= Specified subject condition =

The Specified Subject Condition (SSC) is a condition proposed in Chomsky (1973) which restricts the application of certain syntactic transformational grammar rules. In many ways it is a counterpart to the Tensed-S Condition (TSC) (proposed in the same paper), applying to non-finite clauses and complex determiner phrases (DPs) which are not covered by the TSC. The rule was formalized as follows, where a "specified subject" is a lexical subject i.e. a subject with semantic content, like a proper noun, a complex DP, or a pronominal:

Specified Subject Condition (SSC)
“No rule can involve X, Y in the structure
... X ... [α... Z ... - WYV ...] ...
where Z is the specified subject of WYV in α.”
(Chomsky 1973: 239)

The SSC (along with the TSC) therefore had implications for the field which later became known as binding theory. In conjunction with a simple rule of disjoint reference (which stipulated that any pronoun following a noun phrase (NP) antecedent in the same sentence has disjoint reference with it, the rule applying anywhere unless it is blocked), co-reference is acceptable in the following sentences, because the SSC blocks application of this disjoint reference rule:

(1) The footballers_{i} want [the fans to love them_{i}]
(2) The footballers_{i} laughed at [the fan’s pictures of them_{i}]

The TSC (which essentially blocks transformational and binding rules from applying across clause boundaries) would not block disjoint reference in (1) and (2), hence the need for the SSC. Replacing the pronouns in (1) and (2) with reciprocals shows how the SSC blocks the application of each movement, hence the impossibility of the reciprocals referring back to "The footballers" in (3) and (4):

(3) * The footballers_{i} believe [the supermodel to love each other_{i}]
(4) * The footballers_{i} laughed at [the supermodel’s pictures of each other_{i}]

Notice that when the DP-internal subject is removed, each movement is not blocked from applying:

(5) The footballers_{i} laughed at the pictures of each other_{i}

An empirical problem for the SSC is the failure of disjoint reference to apply in a sentence like (6), where there is no specified subject blocking its application:

(6) The footballers_{i} laughed at the pictures of them_{i}

The SSC also made correct predictions for certain binding data with respect to control verbs.
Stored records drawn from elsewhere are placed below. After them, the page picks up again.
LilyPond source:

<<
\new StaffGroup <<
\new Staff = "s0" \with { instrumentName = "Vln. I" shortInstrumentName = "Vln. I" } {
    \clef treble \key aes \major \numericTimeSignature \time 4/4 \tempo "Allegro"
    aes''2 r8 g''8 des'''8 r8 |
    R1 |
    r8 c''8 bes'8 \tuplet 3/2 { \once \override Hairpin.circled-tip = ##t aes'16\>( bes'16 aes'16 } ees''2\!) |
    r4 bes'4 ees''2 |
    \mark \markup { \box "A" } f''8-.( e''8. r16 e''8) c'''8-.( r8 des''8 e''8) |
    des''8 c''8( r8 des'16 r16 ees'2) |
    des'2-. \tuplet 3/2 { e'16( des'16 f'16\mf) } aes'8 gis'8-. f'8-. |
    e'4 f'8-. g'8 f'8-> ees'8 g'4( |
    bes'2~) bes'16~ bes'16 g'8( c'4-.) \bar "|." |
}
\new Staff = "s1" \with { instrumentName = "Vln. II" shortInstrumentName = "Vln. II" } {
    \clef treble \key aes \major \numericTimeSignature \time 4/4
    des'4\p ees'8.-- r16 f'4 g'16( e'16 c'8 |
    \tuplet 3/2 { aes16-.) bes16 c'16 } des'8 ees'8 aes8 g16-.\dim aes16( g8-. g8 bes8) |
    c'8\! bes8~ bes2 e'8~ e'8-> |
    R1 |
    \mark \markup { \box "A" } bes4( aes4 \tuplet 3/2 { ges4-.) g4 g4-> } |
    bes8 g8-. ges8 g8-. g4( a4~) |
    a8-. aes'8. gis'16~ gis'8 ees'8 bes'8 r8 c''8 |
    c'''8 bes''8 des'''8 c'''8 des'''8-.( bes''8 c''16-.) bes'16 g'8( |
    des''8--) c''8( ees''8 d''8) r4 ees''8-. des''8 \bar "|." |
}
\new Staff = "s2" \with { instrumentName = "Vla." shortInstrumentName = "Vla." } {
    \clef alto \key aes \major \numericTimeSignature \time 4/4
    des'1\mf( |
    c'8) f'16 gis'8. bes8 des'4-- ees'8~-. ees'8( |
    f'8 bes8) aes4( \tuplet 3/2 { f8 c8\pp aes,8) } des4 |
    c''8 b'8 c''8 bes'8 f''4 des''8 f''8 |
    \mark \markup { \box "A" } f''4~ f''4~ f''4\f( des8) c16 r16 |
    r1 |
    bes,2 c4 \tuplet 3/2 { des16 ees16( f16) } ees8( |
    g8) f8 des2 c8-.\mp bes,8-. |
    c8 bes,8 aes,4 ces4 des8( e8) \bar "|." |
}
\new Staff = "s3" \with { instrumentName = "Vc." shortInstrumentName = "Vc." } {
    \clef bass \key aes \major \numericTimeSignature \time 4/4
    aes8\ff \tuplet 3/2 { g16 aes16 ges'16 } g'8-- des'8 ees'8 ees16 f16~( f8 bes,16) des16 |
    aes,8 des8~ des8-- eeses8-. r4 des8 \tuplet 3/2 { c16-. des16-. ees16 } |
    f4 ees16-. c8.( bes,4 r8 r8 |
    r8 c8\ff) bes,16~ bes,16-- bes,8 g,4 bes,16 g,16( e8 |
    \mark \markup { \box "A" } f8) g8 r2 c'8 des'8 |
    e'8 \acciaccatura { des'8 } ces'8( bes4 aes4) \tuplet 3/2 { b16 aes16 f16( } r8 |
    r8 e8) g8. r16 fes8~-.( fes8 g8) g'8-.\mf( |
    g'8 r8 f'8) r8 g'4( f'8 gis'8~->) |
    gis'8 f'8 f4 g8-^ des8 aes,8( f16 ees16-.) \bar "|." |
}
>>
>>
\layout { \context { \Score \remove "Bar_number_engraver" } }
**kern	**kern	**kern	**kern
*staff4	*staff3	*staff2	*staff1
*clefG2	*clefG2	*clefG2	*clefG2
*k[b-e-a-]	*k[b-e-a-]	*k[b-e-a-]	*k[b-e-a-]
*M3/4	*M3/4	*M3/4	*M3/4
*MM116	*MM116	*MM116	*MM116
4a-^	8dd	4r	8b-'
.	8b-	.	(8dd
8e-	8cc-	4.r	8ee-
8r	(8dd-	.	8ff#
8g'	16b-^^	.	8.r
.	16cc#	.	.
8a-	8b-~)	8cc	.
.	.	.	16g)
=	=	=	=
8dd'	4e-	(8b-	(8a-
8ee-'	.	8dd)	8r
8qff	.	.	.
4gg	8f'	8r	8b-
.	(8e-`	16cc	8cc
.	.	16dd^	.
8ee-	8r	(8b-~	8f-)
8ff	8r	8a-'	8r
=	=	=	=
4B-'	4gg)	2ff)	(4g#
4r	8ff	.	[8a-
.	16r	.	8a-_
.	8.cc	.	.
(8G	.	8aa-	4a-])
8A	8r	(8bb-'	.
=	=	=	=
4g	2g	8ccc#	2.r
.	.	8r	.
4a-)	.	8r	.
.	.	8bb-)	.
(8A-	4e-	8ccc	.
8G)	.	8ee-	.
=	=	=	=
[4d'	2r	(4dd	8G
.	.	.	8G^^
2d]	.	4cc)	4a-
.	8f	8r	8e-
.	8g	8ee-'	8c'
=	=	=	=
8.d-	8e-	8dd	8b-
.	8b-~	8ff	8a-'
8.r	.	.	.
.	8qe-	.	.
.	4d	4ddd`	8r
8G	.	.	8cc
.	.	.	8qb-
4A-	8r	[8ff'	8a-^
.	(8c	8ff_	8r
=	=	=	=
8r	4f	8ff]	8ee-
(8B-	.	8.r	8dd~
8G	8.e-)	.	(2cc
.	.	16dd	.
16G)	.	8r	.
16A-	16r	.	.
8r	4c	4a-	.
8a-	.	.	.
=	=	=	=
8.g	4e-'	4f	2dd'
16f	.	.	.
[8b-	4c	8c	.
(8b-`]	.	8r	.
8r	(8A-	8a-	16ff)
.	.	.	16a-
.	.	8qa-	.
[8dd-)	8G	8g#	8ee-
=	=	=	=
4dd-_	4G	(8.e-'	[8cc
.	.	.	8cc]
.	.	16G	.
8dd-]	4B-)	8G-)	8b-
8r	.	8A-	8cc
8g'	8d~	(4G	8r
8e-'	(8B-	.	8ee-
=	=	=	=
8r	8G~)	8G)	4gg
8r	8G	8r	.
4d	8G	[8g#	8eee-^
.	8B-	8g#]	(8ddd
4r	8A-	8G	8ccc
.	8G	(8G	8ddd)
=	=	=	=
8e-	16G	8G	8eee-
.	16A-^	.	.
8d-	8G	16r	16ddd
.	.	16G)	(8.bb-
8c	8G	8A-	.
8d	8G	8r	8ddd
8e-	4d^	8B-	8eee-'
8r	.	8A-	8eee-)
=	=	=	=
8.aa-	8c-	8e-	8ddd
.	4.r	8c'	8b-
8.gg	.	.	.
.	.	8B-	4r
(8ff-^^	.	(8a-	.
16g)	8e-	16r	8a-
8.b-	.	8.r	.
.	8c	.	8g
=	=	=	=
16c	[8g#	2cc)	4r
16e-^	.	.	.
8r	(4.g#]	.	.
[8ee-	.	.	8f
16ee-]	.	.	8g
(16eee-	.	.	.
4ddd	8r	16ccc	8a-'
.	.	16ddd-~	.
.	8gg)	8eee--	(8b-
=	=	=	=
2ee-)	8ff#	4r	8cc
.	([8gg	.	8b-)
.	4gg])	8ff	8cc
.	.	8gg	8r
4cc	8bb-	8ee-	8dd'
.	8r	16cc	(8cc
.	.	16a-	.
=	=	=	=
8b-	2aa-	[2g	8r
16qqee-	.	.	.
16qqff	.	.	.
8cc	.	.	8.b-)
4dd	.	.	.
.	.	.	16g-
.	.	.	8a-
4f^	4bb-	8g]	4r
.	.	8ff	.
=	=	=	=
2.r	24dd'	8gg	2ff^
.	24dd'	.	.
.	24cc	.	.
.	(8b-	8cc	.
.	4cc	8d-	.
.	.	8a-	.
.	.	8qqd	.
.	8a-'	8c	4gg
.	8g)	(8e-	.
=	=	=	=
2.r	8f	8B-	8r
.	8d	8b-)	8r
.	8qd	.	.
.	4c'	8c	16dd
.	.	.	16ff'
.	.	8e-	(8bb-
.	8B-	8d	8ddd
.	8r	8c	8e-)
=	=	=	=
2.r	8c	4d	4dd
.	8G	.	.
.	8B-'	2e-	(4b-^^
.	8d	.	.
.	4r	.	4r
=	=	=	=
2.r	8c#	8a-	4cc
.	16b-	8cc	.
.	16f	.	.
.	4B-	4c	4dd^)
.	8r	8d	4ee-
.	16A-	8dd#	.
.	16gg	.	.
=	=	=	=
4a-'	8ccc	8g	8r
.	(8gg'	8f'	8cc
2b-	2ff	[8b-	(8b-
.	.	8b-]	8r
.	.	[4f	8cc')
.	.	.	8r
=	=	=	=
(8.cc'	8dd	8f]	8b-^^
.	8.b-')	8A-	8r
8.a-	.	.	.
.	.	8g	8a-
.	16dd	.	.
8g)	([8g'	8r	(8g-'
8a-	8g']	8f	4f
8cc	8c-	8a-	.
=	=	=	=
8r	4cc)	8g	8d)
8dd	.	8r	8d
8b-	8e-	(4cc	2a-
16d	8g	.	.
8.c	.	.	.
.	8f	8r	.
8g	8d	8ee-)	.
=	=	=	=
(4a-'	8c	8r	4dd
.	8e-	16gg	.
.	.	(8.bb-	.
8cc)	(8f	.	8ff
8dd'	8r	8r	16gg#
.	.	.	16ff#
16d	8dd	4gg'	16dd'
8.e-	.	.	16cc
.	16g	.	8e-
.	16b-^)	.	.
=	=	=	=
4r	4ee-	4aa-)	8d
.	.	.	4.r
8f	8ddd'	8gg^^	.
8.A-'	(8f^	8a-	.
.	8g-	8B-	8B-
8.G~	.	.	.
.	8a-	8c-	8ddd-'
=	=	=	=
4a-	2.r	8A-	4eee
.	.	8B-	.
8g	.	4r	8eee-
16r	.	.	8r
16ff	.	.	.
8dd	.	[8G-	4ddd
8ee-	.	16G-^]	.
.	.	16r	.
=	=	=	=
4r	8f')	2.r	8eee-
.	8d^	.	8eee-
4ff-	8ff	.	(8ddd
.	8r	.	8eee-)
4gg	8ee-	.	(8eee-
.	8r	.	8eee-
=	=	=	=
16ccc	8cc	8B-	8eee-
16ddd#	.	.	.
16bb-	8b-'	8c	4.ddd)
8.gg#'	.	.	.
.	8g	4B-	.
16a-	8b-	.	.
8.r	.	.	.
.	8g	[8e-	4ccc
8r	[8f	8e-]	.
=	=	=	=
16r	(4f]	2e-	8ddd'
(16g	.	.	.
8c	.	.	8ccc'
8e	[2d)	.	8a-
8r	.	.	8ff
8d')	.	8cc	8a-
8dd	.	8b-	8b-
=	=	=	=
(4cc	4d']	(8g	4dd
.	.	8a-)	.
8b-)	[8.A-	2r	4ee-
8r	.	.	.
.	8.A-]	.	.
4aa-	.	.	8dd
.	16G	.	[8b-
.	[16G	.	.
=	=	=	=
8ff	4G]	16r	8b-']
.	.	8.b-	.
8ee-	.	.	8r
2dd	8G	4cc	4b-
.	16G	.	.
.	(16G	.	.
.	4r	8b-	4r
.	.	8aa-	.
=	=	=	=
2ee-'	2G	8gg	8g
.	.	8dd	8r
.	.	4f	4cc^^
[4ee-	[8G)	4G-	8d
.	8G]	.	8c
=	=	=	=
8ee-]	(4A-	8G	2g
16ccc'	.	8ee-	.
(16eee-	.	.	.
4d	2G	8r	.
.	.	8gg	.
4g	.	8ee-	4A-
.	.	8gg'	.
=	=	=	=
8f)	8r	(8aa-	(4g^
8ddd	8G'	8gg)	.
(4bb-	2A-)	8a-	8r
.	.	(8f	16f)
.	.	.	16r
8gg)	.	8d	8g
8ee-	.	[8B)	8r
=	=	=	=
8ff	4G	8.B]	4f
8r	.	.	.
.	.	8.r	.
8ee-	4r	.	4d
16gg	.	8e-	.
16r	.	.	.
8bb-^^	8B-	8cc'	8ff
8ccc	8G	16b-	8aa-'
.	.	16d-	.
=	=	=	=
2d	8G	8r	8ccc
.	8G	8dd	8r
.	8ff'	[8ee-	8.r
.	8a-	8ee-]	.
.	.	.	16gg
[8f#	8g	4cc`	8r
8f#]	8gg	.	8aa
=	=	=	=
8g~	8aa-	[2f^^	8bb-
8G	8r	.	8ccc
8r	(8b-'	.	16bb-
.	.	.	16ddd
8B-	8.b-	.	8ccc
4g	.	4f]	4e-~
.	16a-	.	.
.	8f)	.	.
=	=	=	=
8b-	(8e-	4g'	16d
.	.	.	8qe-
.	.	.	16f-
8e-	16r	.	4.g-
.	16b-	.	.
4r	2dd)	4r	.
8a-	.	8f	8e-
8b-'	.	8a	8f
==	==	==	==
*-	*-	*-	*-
The notion of "specified subject" needs to be nuanced to include PRO with respect to an antecedent which does not control it; however, PRO is not a specified subject with respect to an antecedent which does control it. In the case of an object control verb like "persuade" therefore, we predict the following pattern:

(7) *We_{j} persuaded Bill_{i} [PRO_{i} to kill each other_{j}]
(8) Bill_{j} persuaded us_{i} [PRO_{i} to kill each other_{i}]
(9) We_{j} persuaded Bill_{i} [PRO_{i} to kill us_{j}]
(10) *Bill_{j} persuaded them_{i} [PRO_{i} to kill them_{i}]

In (7) PRO is a specified subject with respect to "we" (as it is controlled by "Bill" not by "we"); the SSC therefore applies to this sentence and each movement from "we" to "other" is blocked. Similarly, in (9), PRO is a specified subject for "we", thus blocking disjoint reference, so that "we" can corefer with "us" in the non-finite clause. In (8), PRO is not a specified subject for "us", allowing each movement from "us" to "other"; similarly in (10), disjoint reference between "us" in the matrix clause and "us" in the non-finite clause is not blocked by a specified subject, because "us" in the matrix clause controls PRO.

Similar examples hold for subject control verbs like "persuade": *They_{i} promised Bill_{j} [PRO_{i} to kill them_{i}] vs Bill_{j} promised them_{i} [PRO_{j} to kill them_{i}], and subject raising verbs like "seem": *They_{i} seem to Bill_{j} [t_{i} to like them_{i}] (where the trace is not specified with respect to "we" thus disjoint reference applies) vs We_{i} seem to Bill_{j} [t_{i} to like him_{j}] (where the trace is specified with respect to "Bill" so that disjoint reference is blocked).

The way the SSC accounted for binding as well as movement phenomena (such as the each movement examples above), was influential for much subsequent research which tried to reduce binding and movement to the same set of principles (see Kayne (2002) for a recent implementation). The subsequent binding conditions A and B of Chomsky (1981) essentially replaced the SSC (along with the TSC), and it is no longer a part of the toolkit of current researchers.